Степанова душа могла скорбеть, его сознание могло изрыгать проклятия или возвышенно оправдывать злодеяние в человеческой истории – но это было почти ничто, малая толика мельчайшего, всего лишь инородная пылинка во влажном ночном вздохе Отца-леса. Всё, что переживали люди как своё долгое бытие, всё это никакого значения не имело внутри вечного тихого ропота Леса, и не на одинокие метания человечка по поляне смотрели недремлющие лесные зраки, а на движение и передвижение всех, кто когда-либо появлялся на этой поляне.

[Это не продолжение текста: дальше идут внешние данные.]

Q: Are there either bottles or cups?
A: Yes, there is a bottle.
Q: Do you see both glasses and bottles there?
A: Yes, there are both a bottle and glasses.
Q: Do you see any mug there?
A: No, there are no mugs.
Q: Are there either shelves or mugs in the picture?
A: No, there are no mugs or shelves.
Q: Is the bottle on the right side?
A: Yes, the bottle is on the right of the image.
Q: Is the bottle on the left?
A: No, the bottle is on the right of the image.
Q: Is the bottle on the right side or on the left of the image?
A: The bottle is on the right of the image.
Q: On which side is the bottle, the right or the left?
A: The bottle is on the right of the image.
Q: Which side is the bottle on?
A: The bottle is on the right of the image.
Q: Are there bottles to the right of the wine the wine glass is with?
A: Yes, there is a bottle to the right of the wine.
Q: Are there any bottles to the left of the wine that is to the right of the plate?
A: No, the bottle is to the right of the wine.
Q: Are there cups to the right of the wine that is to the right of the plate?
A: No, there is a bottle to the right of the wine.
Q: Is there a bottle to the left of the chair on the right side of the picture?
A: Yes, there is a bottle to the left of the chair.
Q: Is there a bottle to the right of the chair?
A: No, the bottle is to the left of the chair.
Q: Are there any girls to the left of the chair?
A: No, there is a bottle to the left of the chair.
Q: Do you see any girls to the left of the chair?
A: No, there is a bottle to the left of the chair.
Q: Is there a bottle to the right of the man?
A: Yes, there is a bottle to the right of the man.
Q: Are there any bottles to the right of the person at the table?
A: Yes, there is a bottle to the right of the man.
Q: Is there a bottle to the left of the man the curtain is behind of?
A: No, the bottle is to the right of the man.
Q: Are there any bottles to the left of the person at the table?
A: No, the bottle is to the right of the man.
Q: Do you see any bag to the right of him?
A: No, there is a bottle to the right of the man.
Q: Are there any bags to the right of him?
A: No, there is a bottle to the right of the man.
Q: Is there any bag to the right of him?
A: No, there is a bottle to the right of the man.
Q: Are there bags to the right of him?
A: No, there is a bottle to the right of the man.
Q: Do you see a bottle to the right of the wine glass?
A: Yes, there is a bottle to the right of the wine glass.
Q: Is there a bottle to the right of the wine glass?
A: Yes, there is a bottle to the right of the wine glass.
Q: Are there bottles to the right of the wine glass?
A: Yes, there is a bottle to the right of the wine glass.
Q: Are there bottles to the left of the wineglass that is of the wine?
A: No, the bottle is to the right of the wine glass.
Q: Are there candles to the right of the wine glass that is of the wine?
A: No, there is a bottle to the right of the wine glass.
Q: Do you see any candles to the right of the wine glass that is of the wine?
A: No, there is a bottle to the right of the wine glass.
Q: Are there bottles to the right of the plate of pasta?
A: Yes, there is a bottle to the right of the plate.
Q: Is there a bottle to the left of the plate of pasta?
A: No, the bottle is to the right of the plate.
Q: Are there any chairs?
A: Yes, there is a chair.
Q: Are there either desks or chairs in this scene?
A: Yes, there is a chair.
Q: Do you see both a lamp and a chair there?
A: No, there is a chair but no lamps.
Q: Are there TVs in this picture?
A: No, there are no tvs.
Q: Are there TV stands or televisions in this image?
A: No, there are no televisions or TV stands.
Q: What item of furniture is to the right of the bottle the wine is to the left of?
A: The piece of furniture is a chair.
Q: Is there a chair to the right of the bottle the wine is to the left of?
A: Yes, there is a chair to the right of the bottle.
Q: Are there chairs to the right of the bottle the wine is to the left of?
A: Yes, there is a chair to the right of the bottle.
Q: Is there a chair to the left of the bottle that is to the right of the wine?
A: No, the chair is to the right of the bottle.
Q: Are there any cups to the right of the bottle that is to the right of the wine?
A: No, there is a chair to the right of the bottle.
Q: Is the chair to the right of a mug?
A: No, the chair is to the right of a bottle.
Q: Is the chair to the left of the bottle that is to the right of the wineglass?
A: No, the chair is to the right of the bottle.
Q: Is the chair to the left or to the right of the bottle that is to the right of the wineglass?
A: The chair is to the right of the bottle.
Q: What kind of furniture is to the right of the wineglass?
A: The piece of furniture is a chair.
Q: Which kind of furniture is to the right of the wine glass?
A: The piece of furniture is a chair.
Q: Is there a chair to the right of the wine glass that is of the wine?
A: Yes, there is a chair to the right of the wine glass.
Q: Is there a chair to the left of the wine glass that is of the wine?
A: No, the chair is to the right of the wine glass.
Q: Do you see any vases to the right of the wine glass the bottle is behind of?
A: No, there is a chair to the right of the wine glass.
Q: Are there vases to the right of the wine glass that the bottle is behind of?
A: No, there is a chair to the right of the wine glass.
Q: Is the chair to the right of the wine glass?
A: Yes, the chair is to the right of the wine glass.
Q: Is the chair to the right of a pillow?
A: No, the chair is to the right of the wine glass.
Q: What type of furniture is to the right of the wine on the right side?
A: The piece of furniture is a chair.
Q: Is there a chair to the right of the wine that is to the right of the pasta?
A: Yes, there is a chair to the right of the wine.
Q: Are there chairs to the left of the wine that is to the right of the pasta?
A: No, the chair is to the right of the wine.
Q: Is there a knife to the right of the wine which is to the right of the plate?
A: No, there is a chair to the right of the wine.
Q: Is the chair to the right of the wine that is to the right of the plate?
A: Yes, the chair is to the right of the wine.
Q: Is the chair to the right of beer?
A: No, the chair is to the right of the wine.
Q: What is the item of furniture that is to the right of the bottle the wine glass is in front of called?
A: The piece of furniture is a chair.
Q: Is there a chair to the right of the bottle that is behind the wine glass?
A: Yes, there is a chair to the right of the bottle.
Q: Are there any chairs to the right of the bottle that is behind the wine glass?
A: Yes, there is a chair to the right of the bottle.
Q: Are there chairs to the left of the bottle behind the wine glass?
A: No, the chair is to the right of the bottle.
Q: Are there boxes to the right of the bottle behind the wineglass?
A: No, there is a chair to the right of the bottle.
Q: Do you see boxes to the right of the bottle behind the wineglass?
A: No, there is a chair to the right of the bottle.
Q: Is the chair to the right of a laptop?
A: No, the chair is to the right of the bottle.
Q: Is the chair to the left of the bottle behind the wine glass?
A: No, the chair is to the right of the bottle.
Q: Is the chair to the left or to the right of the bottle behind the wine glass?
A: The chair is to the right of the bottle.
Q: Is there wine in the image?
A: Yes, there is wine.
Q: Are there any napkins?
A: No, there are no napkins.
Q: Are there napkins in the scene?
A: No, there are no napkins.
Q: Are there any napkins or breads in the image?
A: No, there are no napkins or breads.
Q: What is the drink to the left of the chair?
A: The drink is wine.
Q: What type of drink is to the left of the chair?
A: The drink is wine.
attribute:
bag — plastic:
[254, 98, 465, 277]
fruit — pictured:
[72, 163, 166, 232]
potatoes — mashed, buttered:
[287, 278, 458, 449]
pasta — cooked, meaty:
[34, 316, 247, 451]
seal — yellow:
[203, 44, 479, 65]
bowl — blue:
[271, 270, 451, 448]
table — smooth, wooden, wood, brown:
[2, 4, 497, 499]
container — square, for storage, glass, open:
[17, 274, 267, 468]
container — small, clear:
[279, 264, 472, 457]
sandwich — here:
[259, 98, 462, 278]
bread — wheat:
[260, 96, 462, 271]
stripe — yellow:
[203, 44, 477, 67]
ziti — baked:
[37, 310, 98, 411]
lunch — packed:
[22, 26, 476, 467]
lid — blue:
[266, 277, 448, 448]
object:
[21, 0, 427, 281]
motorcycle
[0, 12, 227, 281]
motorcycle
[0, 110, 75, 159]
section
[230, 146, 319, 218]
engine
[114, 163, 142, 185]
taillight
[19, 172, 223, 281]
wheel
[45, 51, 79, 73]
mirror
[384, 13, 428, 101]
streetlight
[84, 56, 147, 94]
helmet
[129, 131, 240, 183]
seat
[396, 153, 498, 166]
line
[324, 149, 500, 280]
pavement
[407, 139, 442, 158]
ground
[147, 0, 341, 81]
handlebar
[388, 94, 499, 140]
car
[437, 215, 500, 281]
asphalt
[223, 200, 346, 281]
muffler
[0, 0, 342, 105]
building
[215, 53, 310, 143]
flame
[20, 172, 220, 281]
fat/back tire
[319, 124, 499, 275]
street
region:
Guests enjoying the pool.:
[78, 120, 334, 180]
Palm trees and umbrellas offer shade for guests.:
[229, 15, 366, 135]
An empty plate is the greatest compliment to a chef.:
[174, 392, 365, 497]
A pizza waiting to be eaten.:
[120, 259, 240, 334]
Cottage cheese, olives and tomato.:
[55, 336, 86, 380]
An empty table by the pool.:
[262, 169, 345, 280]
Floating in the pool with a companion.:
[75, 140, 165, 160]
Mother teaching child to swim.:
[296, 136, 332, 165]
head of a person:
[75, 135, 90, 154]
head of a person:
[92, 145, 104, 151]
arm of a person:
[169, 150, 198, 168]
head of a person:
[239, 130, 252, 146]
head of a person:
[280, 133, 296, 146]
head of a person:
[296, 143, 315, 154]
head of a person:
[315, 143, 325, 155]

Вот лось, а вот лиса, вот заблудившийся татарин из Касимова на лохматой лошади, воин в островерхой бараньей шапке, с луком и колчаном у бедра, а вот снова лиса, и кабаны стадом в десять голов – громадные бурые свиньи и совсем маленькие полосатые поросята. А там и духовой мастер леса прошёл, чумазый углежог и смолокур с топором на плече или приблудный грибник в парусиновом картузе, конторщик из завода Баташовых, промелькнувший через поляну, едва влача ноги и таща в руке пустую корзину – он чуть не погиб, этот конторщик, день и ночь проплутав по мещерским болотистым мшарам. И снова стадо кабанов, их на этот раз штук тридцать – лупят галопом через снег поляны, подгоняемые недалёким рёвом голодного медведя-шатуна, и сам медведь, с неопрятной шерстью, измазанной в собственном кале, тоскливым ходом, шевеля выпирающими лопатками, проследовал краем поляны. И снова лиса – зырк по сторонам, прыг за ёлку, осыпанную свежим снегом, – и вновь лето, многотравье буйное, разноцветное и яркое, тишина и дух покоя, как в раю, а потом светлый сентябрь, золотая осень. На край поляны выходит Николай Тураев в крестьянском зипуне, опоясанный патронташем, через плечо ружьё, ягдташ набит рябчиками – остановился под сосною, ствол которой раздвоился в вышине изогнутыми, как рога лиры, мощными отростками, прислонил ружьё к сосне и осмотрелся: падало в мозг его первое зерно мысли о том, чтобы когда-нибудь здесь, на чудесной поляне в вековом лесу, выстроить себе дом для уединённой счастливой жизни философа.